Mit seinem künstlerischen Eingriff unterstreicht Tomas Eller das Konzept der Architekten. Das Erdgeschoss steht in direkter Beziehung zur Straße und zum öffentlichen Raum. Der geschwungene Fassadenverlauf reagiert auf den Personenfluss und den entsprechenden Platzbedarf vor der Tramhaltestelle und vor den Eingängen zu den Messehallen. Das in der Fassade integrierte elektronische Informationssystem zu Messeveranstaltungen, das auch sonst die Dynamik der Architektur unterstreicht, wird erst durch die Bespielung des Künstlers zu einem rauschhaften, eindrücklichen Raumerlebnis.
Tomas Eller hat dafür die Kooperation mit der bekannten Berliner Schriftstellerin Julia Franck, dem Wiener Schriftsteller und Journalisten Wolfgang Popp und der Basler Autorin Andrea Domesle gesucht sowie einen eigenen Text beigesteuert. Die Literaten lieferten Textvorlagen, welche Tomas Eller bearbeiten und für das LED-Laufband animieren konnte. Der Künstler komponiert dazu eine Auswahl aus seinen Filmen. Text und Bild bilden einen Dialog zwischen Kunstschaffenden, welcher sich als Atmosphäre in der Rotunde der Messearchitektur niederschlägt. Die Verschiedenheit der Textfragmente, die unterschiedlichen Sprachen und Bilder sprechen ein vielfältiges Publikum an, das mit der Tram vorbeifährt oder über den Messeplatz läuft und das sich anhand der Bruchstücke - nie ist in dieser 360 Grad-Rotunde alles auf einmal zu sehen - seine eigene eigene Erzählung im Kopf formen kann.

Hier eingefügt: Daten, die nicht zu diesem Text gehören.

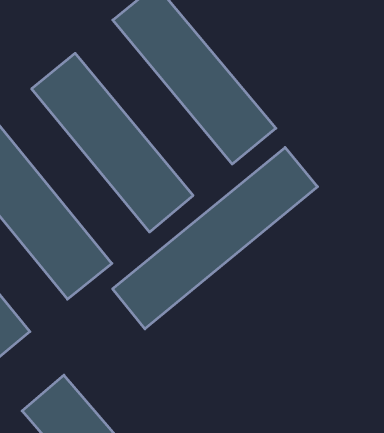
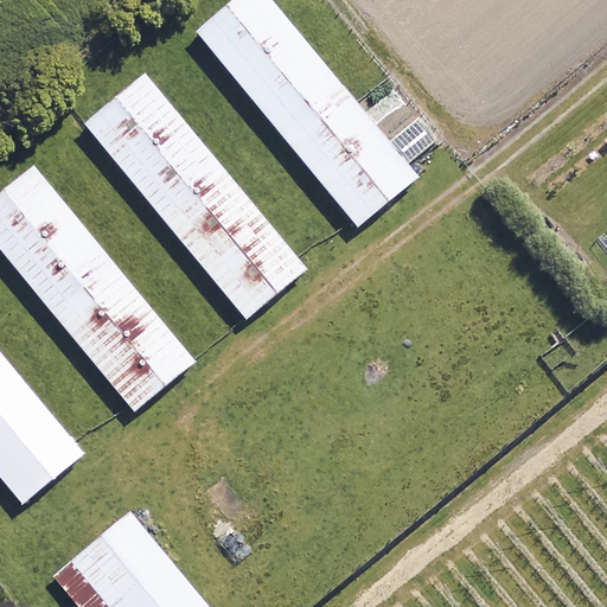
building: [113,147,318,329] -> none

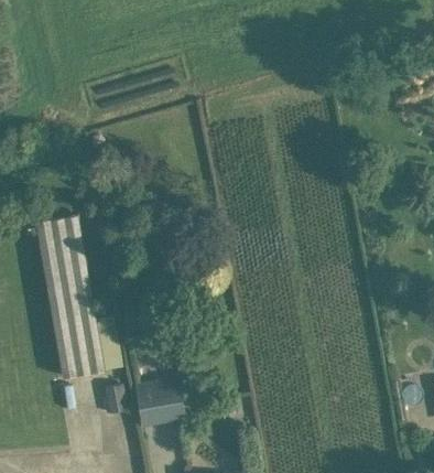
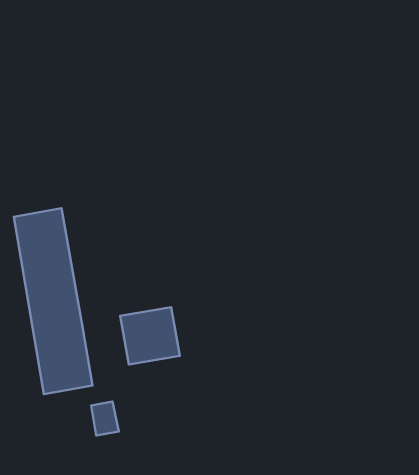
building: [134,376,187,427] -> [120,307,180,364]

“Cosmic Strings” ist perfekt adaptiert für diesen Standort. Kalkuliert wird mit der spezifischen Wahrnehmung von Passanten, welche zwischen einigen Sekunden bis zum längeren Verweilen, einmaligen oder sich täglich summierenden Blicken reichen kann. Mit bruchstückhaften Wahrnehmungsmomenten kann man sich seinen eigenen Film im Kopf zusammensetzen. Die Kuratorin Andrea Domesle schreibt: «“Cosmic Strings” erzeugt eine Atmosphäre des Fliessens zwischen Traum und Realität, zwischen Fläche und Raum, zwischen Körper und Architektur, zwischen Ereignis und Ewigkeit sowie Diesseits und Jenseits. Eine somnambule Verunsicherung.»